Naala nodded. “This is so.”
“Women like to talk, and I don’t remember Russ ever saying that he had sworn Martya to secrecy when he sent her to give the hand to Papa Iason. She never said anything about that either, not that I heard.”
Naala snapped her fingers. “The hand! It is in your pocket?”
“Sure.” I took it out and held it up. “Only Aliz doesn’t know that, and Martya didn’t know it, either. They probably patched her up at the hospital, gave her a tetanus shot, and sent her back to Aliz. There would have been a lot of talk about witchcraft and black magic. She would have told Aliz about the hand, and Aliz would go to Papa’s looking for it. When we told Papa about the archbishop, his housekeeper was back in the kitchen. You remember how it was? She brought us coffee. Then she went back there, probably to have some breakfast herself. He went off with us and we took him to the cathedral, but his housekeeper didn’t know where he had gone.”
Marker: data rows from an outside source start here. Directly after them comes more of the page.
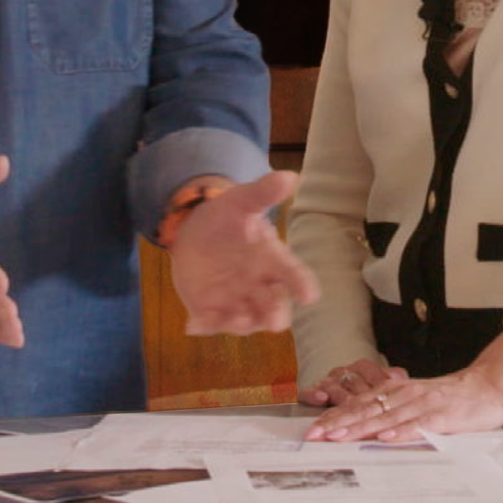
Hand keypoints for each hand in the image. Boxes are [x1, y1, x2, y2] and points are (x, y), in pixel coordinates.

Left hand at [167, 171, 319, 334]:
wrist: (194, 232)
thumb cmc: (226, 218)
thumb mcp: (240, 202)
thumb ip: (262, 193)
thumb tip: (290, 176)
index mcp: (272, 260)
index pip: (293, 274)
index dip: (302, 284)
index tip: (310, 295)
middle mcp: (260, 286)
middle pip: (274, 306)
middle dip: (275, 314)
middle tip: (275, 321)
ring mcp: (237, 301)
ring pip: (246, 320)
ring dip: (241, 323)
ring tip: (236, 320)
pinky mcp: (212, 311)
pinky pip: (211, 323)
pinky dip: (205, 325)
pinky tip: (193, 324)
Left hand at [302, 329, 502, 440]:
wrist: (487, 388)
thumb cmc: (448, 400)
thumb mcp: (414, 400)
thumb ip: (390, 410)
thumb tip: (361, 427)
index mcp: (395, 392)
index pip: (358, 404)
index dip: (335, 416)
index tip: (312, 429)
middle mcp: (405, 395)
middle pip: (365, 410)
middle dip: (338, 424)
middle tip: (313, 436)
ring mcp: (423, 405)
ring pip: (386, 418)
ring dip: (361, 428)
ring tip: (339, 438)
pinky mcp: (443, 417)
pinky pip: (420, 426)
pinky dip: (402, 433)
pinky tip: (386, 439)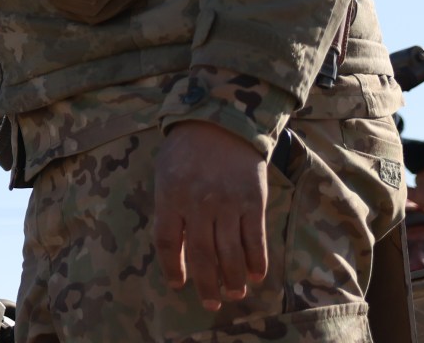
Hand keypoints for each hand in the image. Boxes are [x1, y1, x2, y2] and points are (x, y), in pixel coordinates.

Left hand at [154, 121, 269, 310]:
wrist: (221, 121)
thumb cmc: (186, 150)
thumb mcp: (166, 174)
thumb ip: (170, 210)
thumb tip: (178, 251)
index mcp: (171, 195)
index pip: (168, 243)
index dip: (173, 268)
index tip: (178, 284)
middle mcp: (199, 202)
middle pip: (203, 256)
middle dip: (207, 285)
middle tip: (212, 303)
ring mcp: (228, 203)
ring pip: (231, 253)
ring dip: (234, 279)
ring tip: (234, 293)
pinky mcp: (253, 201)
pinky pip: (255, 239)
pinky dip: (257, 261)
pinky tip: (256, 275)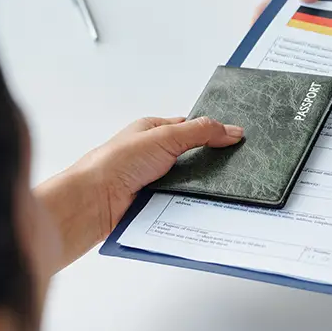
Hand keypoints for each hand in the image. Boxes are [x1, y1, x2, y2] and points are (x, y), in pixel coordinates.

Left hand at [78, 116, 242, 237]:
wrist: (95, 202)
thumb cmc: (116, 163)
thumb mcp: (164, 137)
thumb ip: (200, 131)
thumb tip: (231, 130)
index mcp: (153, 131)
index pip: (191, 127)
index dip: (213, 132)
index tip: (236, 139)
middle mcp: (153, 154)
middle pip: (193, 155)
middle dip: (209, 161)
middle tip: (233, 164)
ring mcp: (155, 179)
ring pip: (190, 180)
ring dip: (200, 184)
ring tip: (221, 186)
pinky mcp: (156, 202)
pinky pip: (182, 200)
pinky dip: (191, 202)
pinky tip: (203, 203)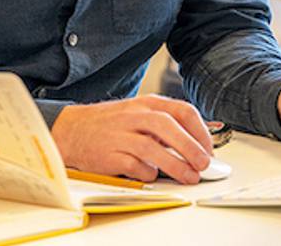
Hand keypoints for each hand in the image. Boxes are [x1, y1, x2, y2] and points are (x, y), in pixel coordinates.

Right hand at [51, 94, 212, 183]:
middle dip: (191, 146)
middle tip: (204, 164)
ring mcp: (120, 134)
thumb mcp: (138, 113)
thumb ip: (164, 125)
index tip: (208, 148)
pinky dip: (147, 172)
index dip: (200, 131)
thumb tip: (196, 144)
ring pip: (152, 147)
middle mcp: (134, 115)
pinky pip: (133, 165)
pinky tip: (153, 176)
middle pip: (168, 126)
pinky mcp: (108, 154)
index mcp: (146, 103)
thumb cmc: (110, 124)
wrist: (72, 129)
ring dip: (175, 164)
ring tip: (189, 176)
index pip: (181, 110)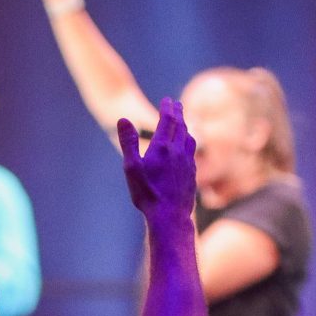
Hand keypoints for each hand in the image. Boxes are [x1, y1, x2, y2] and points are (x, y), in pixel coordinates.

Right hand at [118, 98, 195, 226]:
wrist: (170, 215)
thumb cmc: (147, 193)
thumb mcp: (131, 168)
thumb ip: (128, 142)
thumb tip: (123, 119)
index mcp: (162, 147)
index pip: (167, 120)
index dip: (167, 108)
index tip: (167, 99)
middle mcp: (178, 151)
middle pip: (180, 126)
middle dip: (178, 113)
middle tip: (177, 104)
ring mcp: (188, 163)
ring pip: (188, 139)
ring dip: (185, 127)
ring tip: (182, 124)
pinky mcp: (192, 174)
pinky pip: (191, 153)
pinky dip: (188, 143)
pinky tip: (186, 149)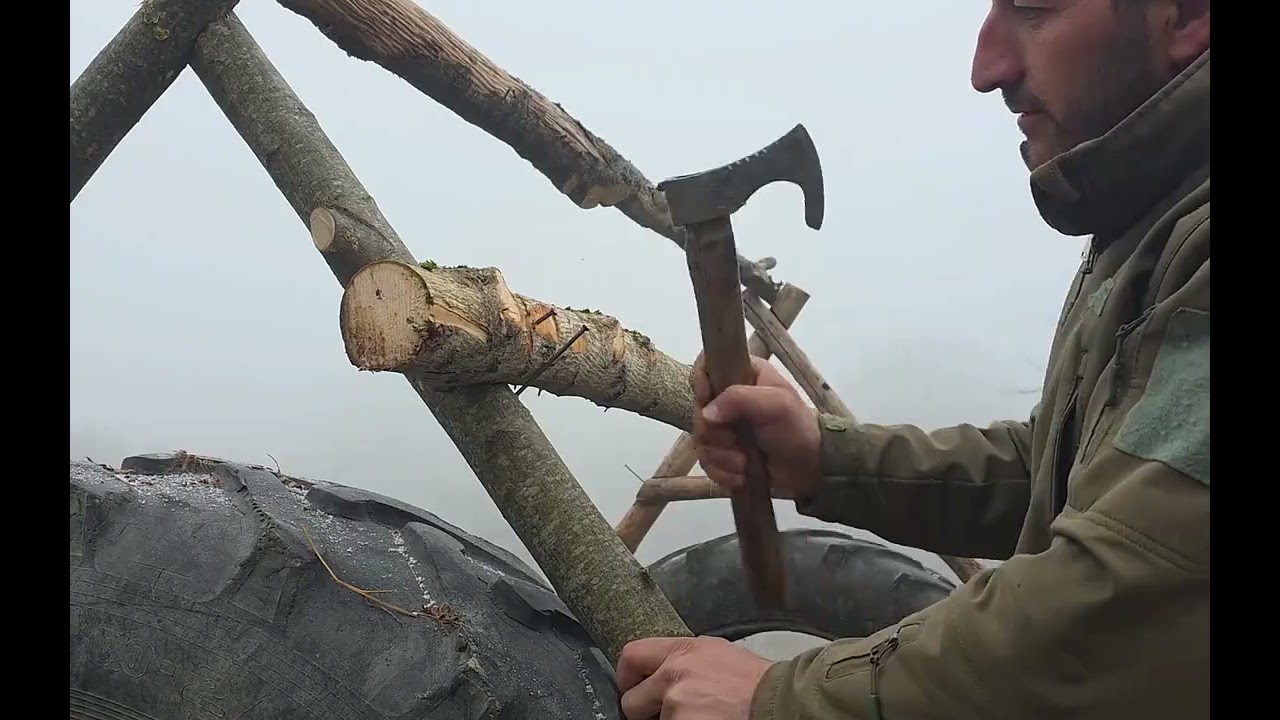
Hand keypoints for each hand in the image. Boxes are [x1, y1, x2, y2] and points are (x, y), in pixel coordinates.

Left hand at [617, 636, 773, 718]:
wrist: (777, 702)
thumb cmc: (753, 681)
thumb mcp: (716, 652)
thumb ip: (684, 658)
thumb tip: (662, 669)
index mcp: (682, 651)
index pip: (631, 656)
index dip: (626, 677)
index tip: (631, 688)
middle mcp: (674, 677)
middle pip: (631, 701)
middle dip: (643, 711)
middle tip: (663, 712)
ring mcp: (677, 707)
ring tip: (701, 715)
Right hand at [691, 353, 821, 498]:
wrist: (810, 469)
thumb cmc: (797, 429)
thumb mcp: (775, 405)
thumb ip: (739, 399)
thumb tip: (706, 413)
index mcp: (743, 375)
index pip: (706, 365)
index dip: (701, 383)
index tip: (708, 400)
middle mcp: (729, 398)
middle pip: (699, 409)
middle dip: (716, 433)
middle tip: (736, 442)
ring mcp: (725, 427)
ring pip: (701, 439)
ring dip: (721, 457)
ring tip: (743, 464)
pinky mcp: (724, 453)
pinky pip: (706, 461)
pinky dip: (721, 472)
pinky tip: (740, 476)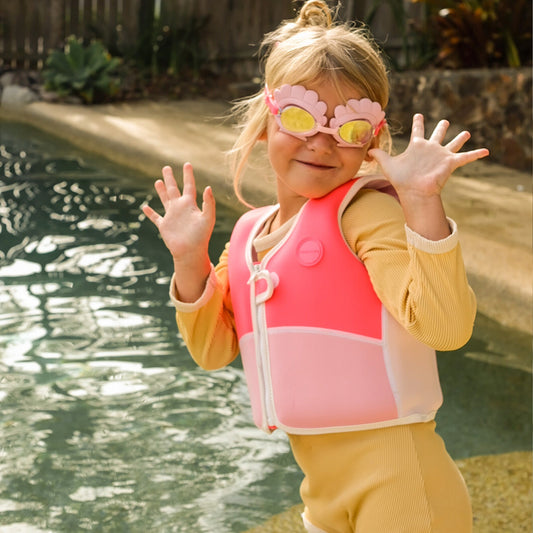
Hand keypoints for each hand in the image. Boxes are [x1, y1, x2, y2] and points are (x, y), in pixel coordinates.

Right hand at [143, 163, 215, 266]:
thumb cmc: (202, 236)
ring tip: (158, 181)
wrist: (191, 252)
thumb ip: (209, 203)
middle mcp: (180, 208)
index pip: (189, 186)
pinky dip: (150, 213)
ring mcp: (172, 216)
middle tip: (166, 167)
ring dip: (161, 191)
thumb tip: (208, 187)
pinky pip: (156, 217)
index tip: (187, 164)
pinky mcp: (164, 226)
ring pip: (165, 200)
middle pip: (174, 189)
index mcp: (190, 205)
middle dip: (170, 179)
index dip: (188, 175)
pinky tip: (145, 207)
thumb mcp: (208, 218)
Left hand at [369, 114, 488, 199]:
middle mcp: (430, 149)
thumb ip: (378, 155)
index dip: (418, 122)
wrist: (414, 191)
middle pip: (437, 135)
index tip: (418, 114)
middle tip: (445, 121)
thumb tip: (367, 150)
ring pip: (452, 144)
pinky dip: (476, 154)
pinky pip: (466, 157)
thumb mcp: (387, 164)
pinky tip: (486, 151)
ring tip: (466, 132)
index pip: (418, 131)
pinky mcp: (450, 163)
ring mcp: (441, 156)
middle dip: (441, 128)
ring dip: (459, 138)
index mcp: (417, 147)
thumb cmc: (401, 179)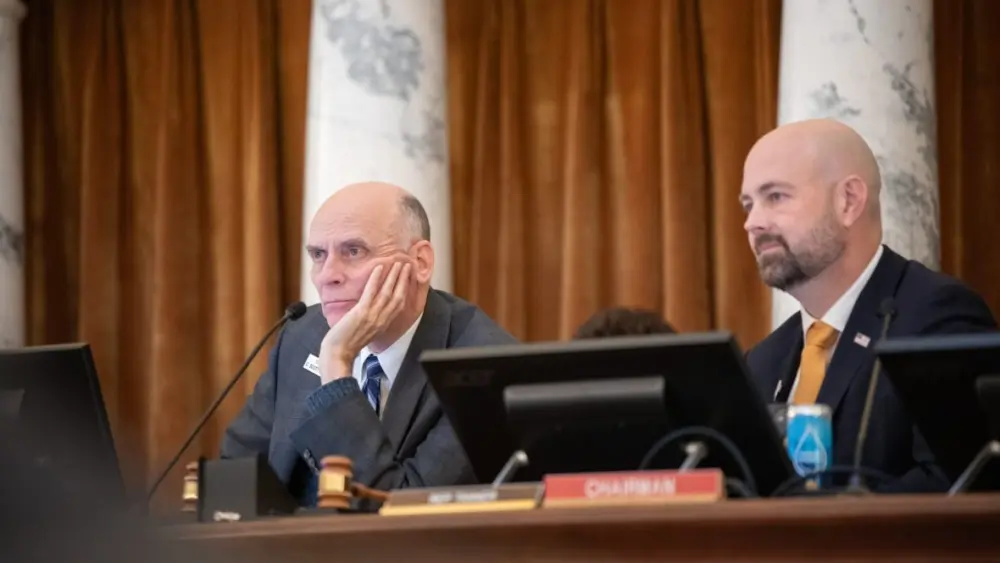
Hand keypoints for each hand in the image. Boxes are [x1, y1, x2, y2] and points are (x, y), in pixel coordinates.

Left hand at [318, 262, 411, 383]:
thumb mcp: (366, 331)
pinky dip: (375, 279)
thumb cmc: (348, 344)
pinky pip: (371, 292)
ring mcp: (373, 316)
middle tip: (406, 265)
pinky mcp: (361, 313)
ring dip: (393, 276)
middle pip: (397, 295)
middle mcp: (382, 319)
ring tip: (397, 263)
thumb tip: (370, 308)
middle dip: (403, 279)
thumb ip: (372, 319)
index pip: (399, 304)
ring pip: (387, 292)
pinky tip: (378, 268)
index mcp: (384, 324)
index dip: (405, 289)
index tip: (408, 277)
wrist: (338, 353)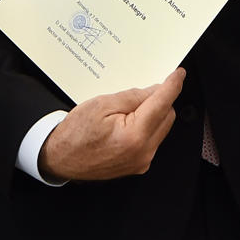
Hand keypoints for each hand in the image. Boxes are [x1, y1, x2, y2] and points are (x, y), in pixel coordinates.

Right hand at [36, 69, 183, 180]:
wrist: (60, 159)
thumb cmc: (75, 134)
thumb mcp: (102, 104)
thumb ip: (133, 96)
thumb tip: (155, 90)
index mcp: (134, 135)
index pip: (163, 104)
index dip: (172, 85)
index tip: (178, 74)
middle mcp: (143, 152)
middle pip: (167, 116)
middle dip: (158, 100)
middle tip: (137, 94)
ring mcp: (142, 161)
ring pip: (162, 128)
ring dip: (152, 115)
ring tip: (126, 112)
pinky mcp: (139, 165)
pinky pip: (153, 140)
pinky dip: (146, 127)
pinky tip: (127, 123)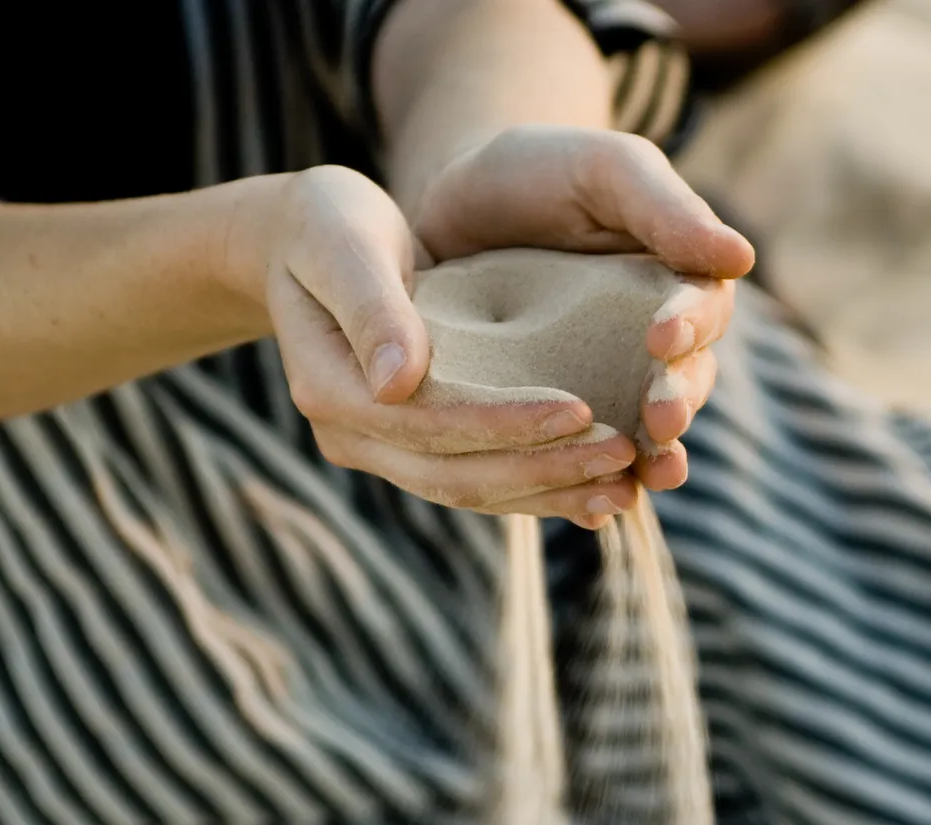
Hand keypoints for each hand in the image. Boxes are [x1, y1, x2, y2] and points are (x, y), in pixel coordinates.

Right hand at [227, 165, 643, 519]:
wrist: (304, 247)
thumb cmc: (326, 226)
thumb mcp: (344, 244)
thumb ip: (371, 306)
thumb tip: (399, 380)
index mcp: (331, 390)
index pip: (428, 424)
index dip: (504, 422)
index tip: (580, 408)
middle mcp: (352, 436)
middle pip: (455, 475)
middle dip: (544, 469)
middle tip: (624, 454)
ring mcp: (381, 450)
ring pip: (472, 490)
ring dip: (551, 492)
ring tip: (626, 486)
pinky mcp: (415, 448)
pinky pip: (480, 481)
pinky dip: (540, 489)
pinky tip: (598, 489)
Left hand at [411, 126, 755, 524]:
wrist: (455, 202)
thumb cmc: (540, 171)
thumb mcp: (603, 170)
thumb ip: (664, 209)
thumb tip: (740, 258)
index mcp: (676, 283)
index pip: (701, 312)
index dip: (689, 327)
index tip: (664, 335)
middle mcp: (650, 344)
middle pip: (683, 383)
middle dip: (677, 404)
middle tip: (660, 419)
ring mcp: (606, 384)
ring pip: (642, 433)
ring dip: (650, 460)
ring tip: (645, 480)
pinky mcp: (555, 416)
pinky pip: (582, 458)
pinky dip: (591, 486)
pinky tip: (592, 508)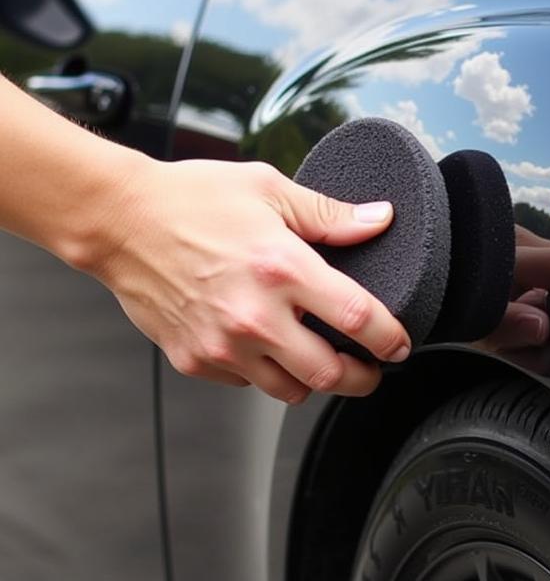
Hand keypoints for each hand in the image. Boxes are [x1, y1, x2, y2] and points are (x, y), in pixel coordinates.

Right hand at [90, 159, 409, 403]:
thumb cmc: (190, 200)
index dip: (390, 337)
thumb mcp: (268, 190)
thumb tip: (381, 219)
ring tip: (322, 362)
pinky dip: (265, 373)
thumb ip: (330, 214)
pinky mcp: (197, 360)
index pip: (358, 318)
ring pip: (291, 390)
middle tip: (371, 369)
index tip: (400, 344)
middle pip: (331, 373)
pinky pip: (248, 383)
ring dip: (315, 382)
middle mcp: (255, 315)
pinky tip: (266, 348)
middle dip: (363, 378)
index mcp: (282, 268)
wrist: (118, 220)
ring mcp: (224, 345)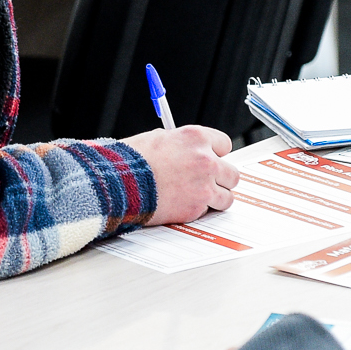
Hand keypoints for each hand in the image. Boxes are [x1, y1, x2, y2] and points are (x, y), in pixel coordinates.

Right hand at [122, 125, 240, 223]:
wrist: (119, 183)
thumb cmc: (132, 160)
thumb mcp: (158, 139)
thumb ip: (182, 145)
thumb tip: (188, 151)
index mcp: (196, 138)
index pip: (224, 145)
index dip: (216, 154)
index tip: (211, 159)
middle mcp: (205, 160)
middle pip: (232, 173)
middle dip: (221, 178)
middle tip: (208, 182)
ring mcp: (203, 186)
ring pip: (227, 197)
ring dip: (215, 198)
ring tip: (197, 197)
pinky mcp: (196, 208)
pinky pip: (208, 211)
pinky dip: (198, 211)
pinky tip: (182, 205)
“Here Aliz waits for his return.” Naala looked like she wanted to laugh. “We have made the most large arrest. She will make the great discovery, perhaps. She does not know she is most far behind us.”
“Right, and she has to keep Martya and Rosalee with her until somebody else takes them.”
So there were six of us going to headquarters: Naala and me, Russ and Rosalee, Aliz, and Martya. The driver of our car had found another police car for us, but Russ wanted to ride with Rosalee, so that was a complication. We tried to keep the seat beside the driver open when we could. Naala said there was a regulation about that. This time it meant Martya sandwiched between Naala and me. Naala had wanted me to sit there, but I would not do it. Martya was smaller than I am, curves or no curves.